» CHALLENGE 1: In the hydrolytic precipitation method passage, what solid-to-liquid mass ratio was reached by adding distilled water to the sepiolite?
» CHALLENGE 2: Translate this sentence from the hydrolytic precipitation method passage into Spanish: "The prepared zinc chloride solution was added to the first solution."

» GIVEN PASSAGE:
# # # # # # #

3.3.3. Hydrolytic Precipitation Method
First, ice was crushed with an ice breaker. Then, 200 mL of distilled water was added to 20 g of sepiolite to achieve a solid-to-liquid mass ratio of 1 : 10. After mixing, the solution was placed into an ice water bath followed by the addition of 1 mL of pure hydrochloric acid. In the next step, 25.215 g of zinc chloride was weighted and dissolved in an appropriate amount of distilled water and then transferred to a volumetric flask with a constant volume of 50 mL to obtain a 3.7 mol/L zinc chloride solution. Subsequently, 19.8 g of ammonium sulphate was dissolved in an appropriate amount of distilled water and transferred to a volumetric flask with a constant volume of 100 mL to obtain a 1.5 mol/L ammonium sulphate solution. The prepared zinc chloride solution was added to the first solution. After 10 min, 10 mL of the ammonium sulphate solution was added to the reaction mixture, which was then stirred for 10 min and heated to 80°C for 1 h in a water bath. The mixture was the neutralised with ammonia solution to pH = 6, stored for 1 h, washed with distilled water, and filtered. Finally, 3.397 g of silver nitrate was dissolved in an appropriate amount of distilled water and transferred to a 200 mL volumetric flask to obtain a 0.1 mol/L silver nitrate solution. After detecting free chloride ions in the reaction mixture with this solution, the fabricated sample was dried in a drying oven at 105°C, heated to 450°C for 2.5 h in a muffle furnace, and cooled down to room temperature to obtain a ZnO/sepiolite composite.

# # # # # # #

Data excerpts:

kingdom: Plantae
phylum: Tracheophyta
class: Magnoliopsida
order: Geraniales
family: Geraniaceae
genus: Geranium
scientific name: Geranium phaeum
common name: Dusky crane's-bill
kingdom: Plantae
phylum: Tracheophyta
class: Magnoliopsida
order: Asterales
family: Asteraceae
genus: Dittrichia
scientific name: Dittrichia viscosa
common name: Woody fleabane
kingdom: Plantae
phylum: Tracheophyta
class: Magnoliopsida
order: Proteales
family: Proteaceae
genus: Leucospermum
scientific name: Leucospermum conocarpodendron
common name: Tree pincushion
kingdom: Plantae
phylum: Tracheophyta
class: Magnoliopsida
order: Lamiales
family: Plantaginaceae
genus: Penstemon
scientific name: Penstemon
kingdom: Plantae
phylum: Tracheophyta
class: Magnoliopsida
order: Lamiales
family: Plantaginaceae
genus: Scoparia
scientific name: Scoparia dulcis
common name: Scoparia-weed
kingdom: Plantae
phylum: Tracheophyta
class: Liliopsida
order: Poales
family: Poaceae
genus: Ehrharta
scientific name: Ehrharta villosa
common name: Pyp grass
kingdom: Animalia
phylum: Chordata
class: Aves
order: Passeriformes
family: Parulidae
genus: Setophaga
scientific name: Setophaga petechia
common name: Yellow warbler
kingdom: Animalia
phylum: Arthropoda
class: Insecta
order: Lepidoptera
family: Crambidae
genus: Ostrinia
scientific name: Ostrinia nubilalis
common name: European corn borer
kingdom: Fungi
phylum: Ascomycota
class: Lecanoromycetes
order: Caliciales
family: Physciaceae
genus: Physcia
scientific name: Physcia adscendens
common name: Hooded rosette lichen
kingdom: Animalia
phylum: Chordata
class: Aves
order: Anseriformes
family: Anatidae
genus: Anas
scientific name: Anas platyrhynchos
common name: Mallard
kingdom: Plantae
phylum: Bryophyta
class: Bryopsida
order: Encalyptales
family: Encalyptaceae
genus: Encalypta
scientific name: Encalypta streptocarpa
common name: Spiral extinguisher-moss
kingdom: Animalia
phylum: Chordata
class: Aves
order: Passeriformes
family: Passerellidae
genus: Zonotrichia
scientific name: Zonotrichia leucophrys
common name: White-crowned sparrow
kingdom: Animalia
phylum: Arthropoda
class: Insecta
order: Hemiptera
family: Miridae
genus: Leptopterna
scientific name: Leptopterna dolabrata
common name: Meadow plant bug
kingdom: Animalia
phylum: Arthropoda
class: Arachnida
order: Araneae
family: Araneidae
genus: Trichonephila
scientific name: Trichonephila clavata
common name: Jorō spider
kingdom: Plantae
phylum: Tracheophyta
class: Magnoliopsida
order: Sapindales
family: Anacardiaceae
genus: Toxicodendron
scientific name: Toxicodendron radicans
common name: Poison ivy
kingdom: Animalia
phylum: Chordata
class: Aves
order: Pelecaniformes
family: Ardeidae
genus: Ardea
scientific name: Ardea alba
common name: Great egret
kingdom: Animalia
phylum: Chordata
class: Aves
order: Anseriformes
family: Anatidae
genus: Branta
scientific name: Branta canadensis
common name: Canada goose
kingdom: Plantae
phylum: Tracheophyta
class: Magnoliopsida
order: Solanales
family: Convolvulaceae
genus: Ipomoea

# # # # # # #

» EXERCISE RESPONSE 1: 1 : 10

» EXERCISE RESPONSE 2: La solución de cloruro de zinc preparada se añadió a la primera solución.